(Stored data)

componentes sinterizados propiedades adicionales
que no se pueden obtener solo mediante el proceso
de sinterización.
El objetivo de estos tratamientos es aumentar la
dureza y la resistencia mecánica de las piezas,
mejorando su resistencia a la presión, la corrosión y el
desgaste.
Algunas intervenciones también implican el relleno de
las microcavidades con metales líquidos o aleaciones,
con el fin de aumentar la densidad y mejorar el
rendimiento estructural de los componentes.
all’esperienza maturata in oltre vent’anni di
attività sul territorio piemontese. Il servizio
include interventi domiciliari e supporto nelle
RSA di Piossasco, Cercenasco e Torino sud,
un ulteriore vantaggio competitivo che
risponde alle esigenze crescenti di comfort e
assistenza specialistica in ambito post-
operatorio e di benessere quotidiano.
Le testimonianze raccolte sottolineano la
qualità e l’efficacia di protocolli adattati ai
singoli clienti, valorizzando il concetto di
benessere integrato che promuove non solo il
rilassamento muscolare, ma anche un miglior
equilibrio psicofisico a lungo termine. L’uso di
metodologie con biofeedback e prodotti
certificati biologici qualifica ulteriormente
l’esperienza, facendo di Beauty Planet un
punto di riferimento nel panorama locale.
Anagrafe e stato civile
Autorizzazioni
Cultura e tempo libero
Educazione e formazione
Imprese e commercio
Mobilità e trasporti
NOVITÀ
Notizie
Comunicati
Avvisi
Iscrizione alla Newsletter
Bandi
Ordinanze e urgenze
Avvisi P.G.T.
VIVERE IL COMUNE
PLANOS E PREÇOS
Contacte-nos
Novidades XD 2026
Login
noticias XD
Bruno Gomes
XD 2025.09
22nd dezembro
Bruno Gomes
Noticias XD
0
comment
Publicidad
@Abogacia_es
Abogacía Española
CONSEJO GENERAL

Work task: Please edit the listing above by changing every "Avvisi" to "Annunci" and leaving everything else as it is.

Exercise solution:
componentes sinterizados propiedades adicionales
que no se pueden obtener solo mediante el proceso
de sinterización.
El objetivo de estos tratamientos es aumentar la
dureza y la resistencia mecánica de las piezas,
mejorando su resistencia a la presión, la corrosión y el
desgaste.
Algunas intervenciones también implican el relleno de
las microcavidades con metales líquidos o aleaciones,
con el fin de aumentar la densidad y mejorar el
rendimiento estructural de los componentes.
all’esperienza maturata in oltre vent’anni di
attività sul territorio piemontese. Il servizio
include interventi domiciliari e supporto nelle
RSA di Piossasco, Cercenasco e Torino sud,
un ulteriore vantaggio competitivo che
risponde alle esigenze crescenti di comfort e
assistenza specialistica in ambito post-
operatorio e di benessere quotidiano.
Le testimonianze raccolte sottolineano la
qualità e l’efficacia di protocolli adattati ai
singoli clienti, valorizzando il concetto di
benessere integrato che promuove non solo il
rilassamento muscolare, ma anche un miglior
equilibrio psicofisico a lungo termine. L’uso di
metodologie con biofeedback e prodotti
certificati biologici qualifica ulteriormente
l’esperienza, facendo di Beauty Planet un
punto di riferimento nel panorama locale.
Anagrafe e stato civile
Autorizzazioni
Cultura e tempo libero
Educazione e formazione
Imprese e commercio
Mobilità e trasporti
NOVITÀ
Notizie
Comunicati
Annunci
Iscrizione alla Newsletter
Bandi
Ordinanze e urgenze
Annunci P.G.T.
VIVERE IL COMUNE
PLANOS E PREÇOS
Contacte-nos
Novidades XD 2026
Login
noticias XD
Bruno Gomes
XD 2025.09
22nd dezembro
Bruno Gomes
Noticias XD
0
comment
Publicidad
@Abogacia_es
Abogacía Española
CONSEJO GENERAL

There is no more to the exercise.